TEXTO DE ESTUDIO:
------------------------------------------------------------------------
Se fomentaron la denuncia y la exageración. Aún así, fue una enorme decepción para Franco cuando, sobre la base de la información recogida, y a pesar de una metodología defectuosa que inflaba las cifras, la Causa General concluyó que el número de muertos era de 85.940. Aunque exagerada e incluyendo muchas duplicaciones, esta cifra seguía estando tan por debajo de las afirmaciones de Franco que, durante más de un cuarto de siglo, se omitió en las ediciones del resumen publicado de los hallazgos de la Causa General[17].
Una parte central, aunque infravalorada, de la represión llevada a cabo por los sublevados – la persecución sistemática de las mujeres – no es susceptible de análisis estadístico. El asesinato, la tortura y la violación fueron castigos generalizados por apoyar la liberación de la mujer durante el periodo republicano. Las que salieron vivas de la cárcel sufrieron profundos problemas físicos y psicológicos de por vida. Otras miles sufrieron violaciones y otros abusos sexuales, la humillación de raparles la cabeza y ensuciarse en público tras la ingestión forzada de aceite de ricino.
Para la mayoría de las mujeres republicanas, también hubo los terribles problemas económicos y psicológicos de ver a sus maridos, padres, hermanos e hijos asesinados u obligados a huir, lo que a menudo vio a las propias esposas arrestadas en los esfuerzos por conseguir que revelaran el paradero de sus hombres. En cambio, en la zona republicana hubo relativamente pocos abusos equivalentes contra las mujeres. Esto no quiere decir que no se produjeran. El abuso sexual de alrededor de una docena de monjas y la muerte de 296, algo más del 1,3% del clero femenino en España, es escandaloso, pero de una magnitud significativamente menor que el destino de las mujeres en la zona rebelde[18], lo cual no es del todo sorprendente, dado que el respeto a las mujeres estaba integrado en el programa reformista de la República.
------------------------------------------------------------------------
TAREA 1: Repite sin cambios todo lo que va en el texto sobre la represión en la Guerra Civil desde "Para la mayoría" hasta "de la República.".
TAREA 2: Continúa el texto sobre la represión en la Guerra Civil con lo que vendría después de su última oración.
------------------------------------------------------------------------
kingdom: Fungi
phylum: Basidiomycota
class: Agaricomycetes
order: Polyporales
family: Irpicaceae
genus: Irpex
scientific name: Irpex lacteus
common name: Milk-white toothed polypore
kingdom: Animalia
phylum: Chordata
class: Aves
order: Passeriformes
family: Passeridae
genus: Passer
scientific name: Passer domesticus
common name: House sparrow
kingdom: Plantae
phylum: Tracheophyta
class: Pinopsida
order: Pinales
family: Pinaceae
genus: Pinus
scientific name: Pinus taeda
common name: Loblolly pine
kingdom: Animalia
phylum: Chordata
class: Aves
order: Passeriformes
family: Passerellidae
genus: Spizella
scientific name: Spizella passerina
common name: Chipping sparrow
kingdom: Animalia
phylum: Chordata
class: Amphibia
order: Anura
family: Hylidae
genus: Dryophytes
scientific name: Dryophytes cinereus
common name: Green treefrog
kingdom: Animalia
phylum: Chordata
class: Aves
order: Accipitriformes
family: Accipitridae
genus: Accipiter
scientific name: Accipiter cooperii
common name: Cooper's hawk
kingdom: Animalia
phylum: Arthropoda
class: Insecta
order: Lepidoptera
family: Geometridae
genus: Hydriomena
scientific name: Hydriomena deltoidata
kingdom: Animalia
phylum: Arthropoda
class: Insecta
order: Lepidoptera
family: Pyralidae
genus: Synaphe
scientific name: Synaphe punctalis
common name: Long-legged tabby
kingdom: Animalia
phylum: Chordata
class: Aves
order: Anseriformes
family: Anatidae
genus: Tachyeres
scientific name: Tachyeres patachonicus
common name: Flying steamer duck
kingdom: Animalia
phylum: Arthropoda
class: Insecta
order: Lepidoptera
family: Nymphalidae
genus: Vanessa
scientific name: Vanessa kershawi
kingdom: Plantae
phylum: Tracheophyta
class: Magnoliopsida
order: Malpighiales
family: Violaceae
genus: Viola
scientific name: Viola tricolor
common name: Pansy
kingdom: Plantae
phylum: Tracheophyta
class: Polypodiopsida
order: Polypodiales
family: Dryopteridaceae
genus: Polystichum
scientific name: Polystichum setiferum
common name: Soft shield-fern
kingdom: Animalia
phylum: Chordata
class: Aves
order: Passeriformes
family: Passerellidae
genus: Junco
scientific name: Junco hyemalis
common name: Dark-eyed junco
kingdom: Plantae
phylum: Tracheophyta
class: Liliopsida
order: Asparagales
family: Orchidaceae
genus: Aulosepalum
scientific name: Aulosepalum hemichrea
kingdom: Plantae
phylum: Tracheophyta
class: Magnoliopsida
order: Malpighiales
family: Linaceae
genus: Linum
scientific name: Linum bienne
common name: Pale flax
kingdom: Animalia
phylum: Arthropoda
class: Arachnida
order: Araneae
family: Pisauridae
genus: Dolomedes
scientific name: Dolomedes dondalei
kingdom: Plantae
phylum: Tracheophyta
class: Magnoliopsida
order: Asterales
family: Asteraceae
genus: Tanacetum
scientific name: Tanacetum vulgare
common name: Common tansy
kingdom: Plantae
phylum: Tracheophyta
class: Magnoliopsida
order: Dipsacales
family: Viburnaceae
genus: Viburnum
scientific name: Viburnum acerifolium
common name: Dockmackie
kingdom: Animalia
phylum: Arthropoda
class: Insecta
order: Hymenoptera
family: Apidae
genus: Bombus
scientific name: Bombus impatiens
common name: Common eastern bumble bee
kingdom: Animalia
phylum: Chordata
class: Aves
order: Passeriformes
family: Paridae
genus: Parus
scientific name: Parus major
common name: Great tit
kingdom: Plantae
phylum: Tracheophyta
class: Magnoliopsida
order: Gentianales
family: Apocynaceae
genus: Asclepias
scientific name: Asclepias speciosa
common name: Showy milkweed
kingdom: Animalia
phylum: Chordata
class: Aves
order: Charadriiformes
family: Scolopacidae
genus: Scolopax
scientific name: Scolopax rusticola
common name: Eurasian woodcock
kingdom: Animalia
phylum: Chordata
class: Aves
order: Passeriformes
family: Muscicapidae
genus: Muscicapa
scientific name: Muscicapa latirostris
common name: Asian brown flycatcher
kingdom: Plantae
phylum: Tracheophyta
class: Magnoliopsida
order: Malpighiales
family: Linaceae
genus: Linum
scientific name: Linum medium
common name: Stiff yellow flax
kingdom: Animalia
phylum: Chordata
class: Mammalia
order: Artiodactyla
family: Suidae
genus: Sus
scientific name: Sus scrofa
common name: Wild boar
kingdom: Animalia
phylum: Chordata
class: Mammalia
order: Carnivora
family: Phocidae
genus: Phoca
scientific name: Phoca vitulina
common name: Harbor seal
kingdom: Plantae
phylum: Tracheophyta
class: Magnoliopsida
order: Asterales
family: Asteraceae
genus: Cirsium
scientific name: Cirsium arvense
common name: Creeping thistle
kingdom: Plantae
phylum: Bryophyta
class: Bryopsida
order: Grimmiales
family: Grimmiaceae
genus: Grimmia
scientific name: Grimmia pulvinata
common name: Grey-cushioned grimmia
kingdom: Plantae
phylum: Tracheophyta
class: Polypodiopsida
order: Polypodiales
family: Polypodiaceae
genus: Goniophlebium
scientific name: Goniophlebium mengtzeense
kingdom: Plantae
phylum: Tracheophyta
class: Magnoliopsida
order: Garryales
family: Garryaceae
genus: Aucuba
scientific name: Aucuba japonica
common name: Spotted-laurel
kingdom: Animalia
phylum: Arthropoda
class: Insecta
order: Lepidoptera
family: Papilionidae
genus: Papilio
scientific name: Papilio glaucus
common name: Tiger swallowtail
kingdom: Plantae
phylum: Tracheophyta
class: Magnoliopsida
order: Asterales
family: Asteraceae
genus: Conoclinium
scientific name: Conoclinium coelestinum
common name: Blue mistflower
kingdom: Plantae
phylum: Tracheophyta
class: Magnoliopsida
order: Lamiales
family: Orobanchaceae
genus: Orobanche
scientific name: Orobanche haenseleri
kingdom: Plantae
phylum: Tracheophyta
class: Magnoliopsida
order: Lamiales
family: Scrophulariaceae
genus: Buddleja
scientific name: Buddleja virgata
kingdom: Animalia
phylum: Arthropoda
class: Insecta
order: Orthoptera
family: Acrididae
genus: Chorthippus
------------------------------------------------------------------------
RESPUESTA 1:
Para la mayoría de las mujeres republicanas, también hubo los terribles problemas económicos y psicológicos de ver a sus maridos, padres, hermanos e hijos asesinados u obligados a huir, lo que a menudo vio a las propias esposas arrestadas en los esfuerzos por conseguir que revelaran el paradero de sus hombres. En cambio, en la zona republicana hubo relativamente pocos abusos equivalentes contra las mujeres. Esto no quiere decir que no se produjeran. El abuso sexual de alrededor de una docena de monjas y la muerte de 296, algo más del 1,3% del clero femenino en España, es escandaloso, pero de una magnitud significativamente menor que el destino de las mujeres en la zona rebelde[18], lo cual no es del todo sorprendente, dado que el respeto a las mujeres estaba integrado en el programa reformista de la República.

RESPUESTA 2:
La visión estadística del holocausto español no sólo es defectuosa e incompleta, sino que es improbable que llegue a ser completa. Tampoco capta el intenso horror que se esconde tras las cifras.
El relato que sigue incluye muchas historias de individuos, de hombres, mujeres y niños de ambos bandos. Presenta algunos casos específicos pero representativos de víctimas y agresores de todo el país. Con ello se pretende transmitir el sufrimiento desatado por la arrogancia y brutalidad de los oficiales que se sublevaron el 17 de julio de 1936. Provocaron la guerra, una guerra innecesaria cuyas consecuencias aún hoy resuenan en España.